## WHAT IS BEING ASKED
Could you reproduce, word for word, everything below from the line containing "ring mcp: (396, 247)" down to the line containing "pinky tip: (618, 199)", with both of those lines included and no others?
———
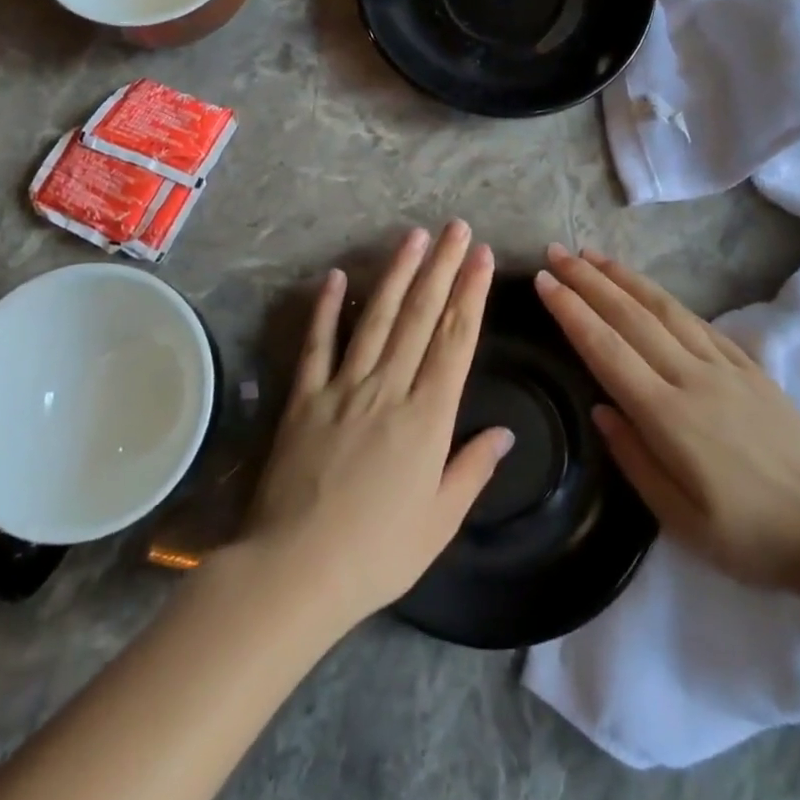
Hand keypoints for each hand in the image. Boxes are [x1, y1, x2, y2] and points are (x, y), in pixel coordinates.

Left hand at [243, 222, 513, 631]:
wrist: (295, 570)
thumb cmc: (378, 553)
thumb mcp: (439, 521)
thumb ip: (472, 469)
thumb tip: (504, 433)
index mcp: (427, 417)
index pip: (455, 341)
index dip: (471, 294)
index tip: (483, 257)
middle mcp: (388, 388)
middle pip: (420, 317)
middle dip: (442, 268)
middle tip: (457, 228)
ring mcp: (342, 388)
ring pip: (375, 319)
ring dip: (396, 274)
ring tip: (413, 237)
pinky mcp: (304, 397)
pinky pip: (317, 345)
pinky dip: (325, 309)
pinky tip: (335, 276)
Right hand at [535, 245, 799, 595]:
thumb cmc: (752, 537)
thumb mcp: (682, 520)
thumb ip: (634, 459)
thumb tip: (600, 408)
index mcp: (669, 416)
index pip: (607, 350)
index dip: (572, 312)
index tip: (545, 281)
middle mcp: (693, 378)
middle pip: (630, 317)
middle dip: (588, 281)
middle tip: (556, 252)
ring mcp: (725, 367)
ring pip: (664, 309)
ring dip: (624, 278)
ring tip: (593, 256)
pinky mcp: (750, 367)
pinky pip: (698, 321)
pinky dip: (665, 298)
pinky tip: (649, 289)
———
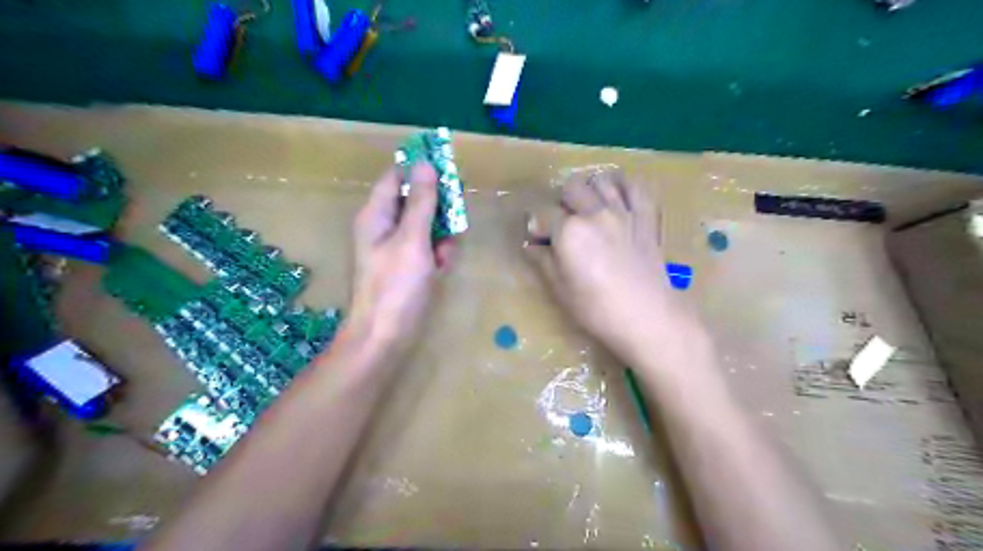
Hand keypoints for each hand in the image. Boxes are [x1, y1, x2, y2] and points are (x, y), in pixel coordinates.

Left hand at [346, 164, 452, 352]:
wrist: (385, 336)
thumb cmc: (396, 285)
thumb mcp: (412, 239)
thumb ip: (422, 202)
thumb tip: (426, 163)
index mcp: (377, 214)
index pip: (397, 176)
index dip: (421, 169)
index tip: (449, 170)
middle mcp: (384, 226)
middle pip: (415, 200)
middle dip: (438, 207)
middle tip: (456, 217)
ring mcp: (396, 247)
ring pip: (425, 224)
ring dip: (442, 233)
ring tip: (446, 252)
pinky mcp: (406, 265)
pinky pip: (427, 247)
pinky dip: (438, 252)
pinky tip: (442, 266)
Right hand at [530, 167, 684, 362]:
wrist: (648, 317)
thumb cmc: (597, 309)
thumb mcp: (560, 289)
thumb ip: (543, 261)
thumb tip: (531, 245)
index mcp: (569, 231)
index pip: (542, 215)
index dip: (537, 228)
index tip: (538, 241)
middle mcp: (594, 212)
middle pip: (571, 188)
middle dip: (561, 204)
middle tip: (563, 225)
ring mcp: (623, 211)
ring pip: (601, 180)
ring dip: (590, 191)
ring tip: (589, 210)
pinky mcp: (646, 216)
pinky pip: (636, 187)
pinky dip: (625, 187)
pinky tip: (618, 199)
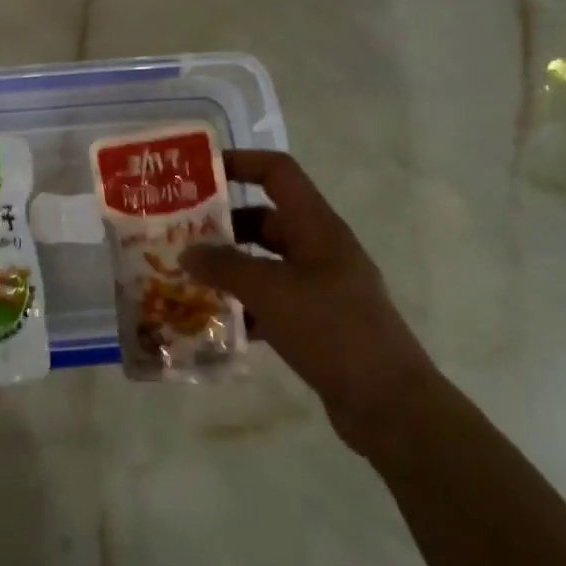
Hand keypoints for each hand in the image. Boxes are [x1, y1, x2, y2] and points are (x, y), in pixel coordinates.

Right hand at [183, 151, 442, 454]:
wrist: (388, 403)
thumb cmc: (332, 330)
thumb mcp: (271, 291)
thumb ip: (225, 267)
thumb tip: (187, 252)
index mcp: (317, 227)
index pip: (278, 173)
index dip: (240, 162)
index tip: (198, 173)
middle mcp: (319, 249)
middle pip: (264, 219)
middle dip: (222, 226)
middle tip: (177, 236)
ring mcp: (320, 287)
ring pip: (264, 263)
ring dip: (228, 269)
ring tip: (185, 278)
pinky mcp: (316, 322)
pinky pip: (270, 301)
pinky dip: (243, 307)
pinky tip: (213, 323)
———
## ANSWER SECTION
ring mcp: (396, 247)
ring pip: (425, 224)
ring dip: (442, 233)
ring tip: (446, 252)
pinky mcp: (406, 265)
pinky pip: (427, 247)
pinky dip: (438, 252)
pinky tip: (442, 266)
Right hand at [530, 167, 684, 362]:
wrist: (648, 317)
thumb cmc: (597, 309)
thumb mcp: (560, 289)
thumb ip: (543, 261)
thumb tip: (531, 245)
index mcp: (569, 231)
index pip: (542, 215)
index dip: (537, 228)
index tip: (538, 241)
middle mcp: (594, 212)
middle pip: (571, 188)
middle dip: (561, 204)
middle tip: (563, 225)
ring mcp: (623, 211)
ring pip: (601, 180)
ring dip: (590, 191)
ring tip: (589, 210)
pinky mcp: (646, 216)
pinky pip: (636, 187)
pinky dip: (625, 187)
pinky tip: (618, 199)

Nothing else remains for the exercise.